* **The task**:
Turn the source text of each row into a JSON list of strings, one string per line, leaving out blank lines.

* **Exercise inputs**:

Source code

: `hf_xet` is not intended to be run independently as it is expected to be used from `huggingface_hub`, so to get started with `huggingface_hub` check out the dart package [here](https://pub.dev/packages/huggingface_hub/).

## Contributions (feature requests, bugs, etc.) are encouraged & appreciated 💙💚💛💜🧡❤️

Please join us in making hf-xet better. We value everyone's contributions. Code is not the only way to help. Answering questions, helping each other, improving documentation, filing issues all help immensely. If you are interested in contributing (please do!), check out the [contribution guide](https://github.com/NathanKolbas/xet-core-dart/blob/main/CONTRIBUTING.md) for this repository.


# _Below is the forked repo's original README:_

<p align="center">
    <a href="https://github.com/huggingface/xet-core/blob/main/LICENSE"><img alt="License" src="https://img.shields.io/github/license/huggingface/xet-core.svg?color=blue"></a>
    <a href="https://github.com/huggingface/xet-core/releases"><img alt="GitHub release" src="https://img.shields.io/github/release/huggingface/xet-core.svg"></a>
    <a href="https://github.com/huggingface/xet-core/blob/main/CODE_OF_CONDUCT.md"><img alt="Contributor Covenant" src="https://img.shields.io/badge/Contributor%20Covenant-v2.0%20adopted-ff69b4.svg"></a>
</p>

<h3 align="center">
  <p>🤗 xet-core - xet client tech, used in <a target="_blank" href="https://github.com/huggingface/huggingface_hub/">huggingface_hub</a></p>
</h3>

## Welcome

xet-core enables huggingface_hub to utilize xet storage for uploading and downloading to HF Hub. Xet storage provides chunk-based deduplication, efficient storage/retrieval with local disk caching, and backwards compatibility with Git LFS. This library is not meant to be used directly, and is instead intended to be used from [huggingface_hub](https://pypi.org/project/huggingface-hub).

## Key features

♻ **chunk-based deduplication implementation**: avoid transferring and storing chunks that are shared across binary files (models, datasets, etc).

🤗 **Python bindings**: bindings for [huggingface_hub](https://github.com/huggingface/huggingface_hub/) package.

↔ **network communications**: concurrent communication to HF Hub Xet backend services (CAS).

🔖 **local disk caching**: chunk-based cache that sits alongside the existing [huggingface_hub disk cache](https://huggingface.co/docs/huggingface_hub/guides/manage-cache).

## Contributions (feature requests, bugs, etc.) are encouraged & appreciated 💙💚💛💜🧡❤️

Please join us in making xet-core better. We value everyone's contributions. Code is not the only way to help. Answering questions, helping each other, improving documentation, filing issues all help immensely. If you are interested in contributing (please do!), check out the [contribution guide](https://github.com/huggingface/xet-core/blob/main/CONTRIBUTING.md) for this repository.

* **Solved exercise**:
[
  "Source code",
  ": `hf_xet` is not intended to be run independently as it is expected to be used from `huggingface_hub`, so to get started with `huggingface_hub` check out the dart package [here](https://pub.dev/packages/huggingface_hub/).",
  "## Contributions (feature requests, bugs, etc.) are encouraged & appreciated 💙💚💛💜🧡❤️",
  "Please join us in making hf-xet better. We value everyone's contributions. Code is not the only way to help. Answering questions, helping each other, improving documentation, filing issues all help immensely. If you are interested in contributing (please do!), check out the [contribution guide](https://github.com/NathanKolbas/xet-core-dart/blob/main/CONTRIBUTING.md) for this repository.",
  "# _Below is the forked repo's original README:_",
  "<p align=\"center\">",
  "    <a href=\"https://github.com/huggingface/xet-core/blob/main/LICENSE\"><img alt=\"License\" src=\"https://img.shields.io/github/license/huggingface/xet-core.svg?color=blue\"></a>",
  "    <a href=\"https://github.com/huggingface/xet-core/releases\"><img alt=\"GitHub release\" src=\"https://img.shields.io/github/release/huggingface/xet-core.svg\"></a>",
  "    <a href=\"https://github.com/huggingface/xet-core/blob/main/CODE_OF_CONDUCT.md\"><img alt=\"Contributor Covenant\" src=\"https://img.shields.io/badge/Contributor%20Covenant-v2.0%20adopted-ff69b4.svg\"></a>",
  "</p>",
  "<h3 align=\"center\">",
  "  <p>🤗 xet-core - xet client tech, used in <a target=\"_blank\" href=\"https://github.com/huggingface/huggingface_hub/\">huggingface_hub</a></p>",
  "</h3>",
  "## Welcome",
  "xet-core enables huggingface_hub to utilize xet storage for uploading and downloading to HF Hub. Xet storage provides chunk-based deduplication, efficient storage/retrieval with local disk caching, and backwards compatibility with Git LFS. This library is not meant to be used directly, and is instead intended to be used from [huggingface_hub](https://pypi.org/project/huggingface-hub).",
  "## Key features",
  "♻ **chunk-based deduplication implementation**: avoid transferring and storing chunks that are shared across binary files (models, datasets, etc).",
  "🤗 **Python bindings**: bindings for [huggingface_hub](https://github.com/huggingface/huggingface_hub/) package.",
  "↔ **network communications**: concurrent communication to HF Hub Xet backend services (CAS).",
  "🔖 **local disk caching**: chunk-based cache that sits alongside the existing [huggingface_hub disk cache](https://huggingface.co/docs/huggingface_hub/guides/manage-cache).",
  "## Contributions (feature requests, bugs, etc.) are encouraged & appreciated 💙💚💛💜🧡❤️",
  "Please join us in making xet-core better. We value everyone's contributions. Code is not the only way to help. Answering questions, helping each other, improving documentation, filing issues all help immensely. If you are interested in contributing (please do!), check out the [contribution guide](https://github.com/huggingface/xet-core/blob/main/CONTRIBUTING.md) for this repository."
]